Channels and threads in Rust |
Date | |
|---|---|---|
| Category | Rust |
I think this is the third time I am using this particular pattern, so I might as well document it for others interested in concurrent programming. Also, to save myself time next time I need to write a server where threads need to synchronize the state between themselves.
Let’s start with a very simple multi-threaded server written using the tokio framework.
#[tokio::main]
async fn main() {
let server = UnixListener::bind(SOCK_ADDR).expect("Error binding socket to file");
loop {
let (sock, _) = server.accept().await.unwrap();
tokio::spawn(handle_connection(sock));
}
}
Obviously, what I am taking for granted here is that you, the reader, are familiar with that framework. But even if you are not, the code is fairly easy to understand. You create a socket (in this case this is a Unix Socket, created by the UnixListener::bind() call), accept incoming connections by calling the server.accept() and hand the socket over to a newly spawned thread.

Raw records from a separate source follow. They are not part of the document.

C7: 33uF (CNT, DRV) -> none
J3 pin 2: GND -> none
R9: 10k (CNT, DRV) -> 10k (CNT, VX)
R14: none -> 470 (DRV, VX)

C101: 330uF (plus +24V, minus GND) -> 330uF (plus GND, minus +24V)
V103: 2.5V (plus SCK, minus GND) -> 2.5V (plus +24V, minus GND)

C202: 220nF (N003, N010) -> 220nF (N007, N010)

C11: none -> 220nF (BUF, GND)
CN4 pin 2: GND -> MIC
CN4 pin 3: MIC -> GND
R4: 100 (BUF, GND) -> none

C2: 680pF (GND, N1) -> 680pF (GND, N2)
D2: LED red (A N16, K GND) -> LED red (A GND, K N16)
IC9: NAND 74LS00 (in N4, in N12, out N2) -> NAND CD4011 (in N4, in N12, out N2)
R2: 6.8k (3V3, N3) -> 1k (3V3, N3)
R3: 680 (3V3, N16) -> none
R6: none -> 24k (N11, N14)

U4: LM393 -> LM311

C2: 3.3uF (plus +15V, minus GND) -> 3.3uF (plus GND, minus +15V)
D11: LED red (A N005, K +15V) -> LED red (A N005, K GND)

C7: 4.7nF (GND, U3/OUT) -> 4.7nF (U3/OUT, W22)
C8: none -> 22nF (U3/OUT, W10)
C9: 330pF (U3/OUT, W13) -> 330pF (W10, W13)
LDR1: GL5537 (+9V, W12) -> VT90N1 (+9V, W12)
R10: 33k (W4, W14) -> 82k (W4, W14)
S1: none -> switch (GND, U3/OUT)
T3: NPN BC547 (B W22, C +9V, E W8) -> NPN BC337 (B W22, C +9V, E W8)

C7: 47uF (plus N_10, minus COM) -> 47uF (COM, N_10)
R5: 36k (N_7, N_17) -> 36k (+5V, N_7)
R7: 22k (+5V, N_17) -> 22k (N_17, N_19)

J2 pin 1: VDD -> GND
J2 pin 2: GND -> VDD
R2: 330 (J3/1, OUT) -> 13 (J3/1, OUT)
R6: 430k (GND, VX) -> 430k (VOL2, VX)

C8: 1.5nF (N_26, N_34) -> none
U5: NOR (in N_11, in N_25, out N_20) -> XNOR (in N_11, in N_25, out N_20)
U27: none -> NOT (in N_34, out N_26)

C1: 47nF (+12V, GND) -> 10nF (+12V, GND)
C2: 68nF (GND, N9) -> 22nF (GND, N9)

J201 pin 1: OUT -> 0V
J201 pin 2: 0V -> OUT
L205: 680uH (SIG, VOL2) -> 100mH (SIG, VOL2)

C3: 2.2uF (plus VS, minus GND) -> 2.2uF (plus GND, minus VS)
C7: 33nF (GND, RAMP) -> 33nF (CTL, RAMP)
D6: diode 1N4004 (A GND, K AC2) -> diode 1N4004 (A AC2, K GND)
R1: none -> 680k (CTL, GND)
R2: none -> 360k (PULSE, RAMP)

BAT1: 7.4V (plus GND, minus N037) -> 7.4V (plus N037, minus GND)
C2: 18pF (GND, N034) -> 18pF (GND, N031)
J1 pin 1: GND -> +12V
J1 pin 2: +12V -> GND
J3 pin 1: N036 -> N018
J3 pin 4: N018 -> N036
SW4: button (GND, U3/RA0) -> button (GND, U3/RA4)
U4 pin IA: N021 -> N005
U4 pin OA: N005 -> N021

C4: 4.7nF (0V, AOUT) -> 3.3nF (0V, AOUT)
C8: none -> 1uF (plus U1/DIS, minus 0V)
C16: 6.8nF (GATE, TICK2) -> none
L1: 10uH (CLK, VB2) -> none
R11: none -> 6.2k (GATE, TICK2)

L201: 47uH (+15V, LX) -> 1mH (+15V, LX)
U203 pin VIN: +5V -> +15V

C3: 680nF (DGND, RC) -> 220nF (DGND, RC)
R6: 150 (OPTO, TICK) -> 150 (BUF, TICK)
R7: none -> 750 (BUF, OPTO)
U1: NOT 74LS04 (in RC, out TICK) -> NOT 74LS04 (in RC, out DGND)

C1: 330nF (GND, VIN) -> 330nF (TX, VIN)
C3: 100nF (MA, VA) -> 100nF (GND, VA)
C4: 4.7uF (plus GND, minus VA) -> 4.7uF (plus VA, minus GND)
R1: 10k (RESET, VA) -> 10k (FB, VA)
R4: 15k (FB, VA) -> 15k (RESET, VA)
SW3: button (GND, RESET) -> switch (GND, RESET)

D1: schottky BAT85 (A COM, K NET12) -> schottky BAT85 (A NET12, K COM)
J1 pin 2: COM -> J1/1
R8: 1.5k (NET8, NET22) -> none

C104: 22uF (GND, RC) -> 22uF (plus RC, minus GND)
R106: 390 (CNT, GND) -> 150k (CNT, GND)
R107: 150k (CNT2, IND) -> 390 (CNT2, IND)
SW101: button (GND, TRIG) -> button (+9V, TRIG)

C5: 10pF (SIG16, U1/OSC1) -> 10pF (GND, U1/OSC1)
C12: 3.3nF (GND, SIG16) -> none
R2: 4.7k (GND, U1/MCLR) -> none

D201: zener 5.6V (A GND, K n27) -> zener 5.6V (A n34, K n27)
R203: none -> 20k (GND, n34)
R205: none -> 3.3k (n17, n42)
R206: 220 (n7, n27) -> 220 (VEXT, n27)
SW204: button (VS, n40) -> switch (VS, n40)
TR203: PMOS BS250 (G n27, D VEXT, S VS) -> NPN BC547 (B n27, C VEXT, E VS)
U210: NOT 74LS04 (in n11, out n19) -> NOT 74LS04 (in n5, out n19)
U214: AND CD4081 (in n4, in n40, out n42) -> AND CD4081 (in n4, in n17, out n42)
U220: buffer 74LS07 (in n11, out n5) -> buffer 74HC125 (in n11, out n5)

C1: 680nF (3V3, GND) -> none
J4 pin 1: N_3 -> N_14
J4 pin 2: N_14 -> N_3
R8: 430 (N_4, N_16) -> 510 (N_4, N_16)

If you are writing an echo server you don’t need to synchronize anything. You just read from the socket and you write back to it. If however you need to hold state between different callers you have to come up with something. People who have learned concurrent programming with C or C++ will most likely gravitate towards mutexes. This is fine, Rust has you covered with the Arc<Mutex<T>> construct. Simply wrap your favorite data structure and lock when trying to write to it. There are however some small problems with that approach. While Rust can be memory-safe it is definitely not deadlock-free - and in the complex programs you can get into deadlock pretty easily - try holding a lock across multiple await calls and see what happens. Even if you are able to avoid deadlocks there is a chance you will make the program much slower. You can also design a lock-free structures, but that won’t be fast.
There is one approach that is a little bit better - channels. To demonstrate how this might work we make small modifications to the previous program.
async fn main() {
// Create a channel for communication
let (tx, rx) = mpsc::channel::<IPCMsg>(64);
// spawn process for synchronization
tokio::spawn(data_broker(rx));
[..]
tokio::spawn(handle_connection(sock, tx.clone()));
First of all, we are creating two halves of a multi-producer, single-consumer channel. The first half, denoted as rx, is passed to our thread that will be responsible for data synchronization by receiving IPCMsg from all the threads handling user connections. Those other threads will take the other half of the channel denoted as tx. Because the channel supports multiple producers, we can clone the tx half and give one to each thread.
Now the synchronization function can read the messages sequentially and do whatever needs to be done with the incoming data - write it to a database for example. Like this:
async fn data_broker(mut rx: mpsc::Receiver<IPCMsg>) {
while let Some(msg) = rx.recv().await {
// process data
}
}
There is one crucial thing we have overlooked so far - how do we actually tell the thread handling user connections that we are done with data processing. Looks like we are missing the channel. To explain how we are going to do that we start by showing the exact definition of the IPCMsg enum.
enum IPCMsg {
SEND(oneshot::Sender<IPCMsg>),
RECV,
}
The interesting part here is the value being held by the SEND variant of this enum - a half of the one-shot channel (that, as the name suggests, we send for transmitting a one-of message). Now, every time the connection-handling thread feels a need to communicate with a data broker it creates a one-off channel and sends a transmitting half along the message while listening for the response. This might look like this:
let (otx, orx) = oneshot::channel::<IPCMsg>();
tx.send(IPCMsg::SEND(otx)).await.unwrap();
match orx.await {
Err(e) => eprintln!("Error: {}", e.to_string()),
Ok(val) => println!("Response: {:?}", val)
}
The code here might be fairly simple but it has solved some of my problems while engineering multi-threaded applications. This pattern is so effective that I also applied it in another program I wrote, which was in Go.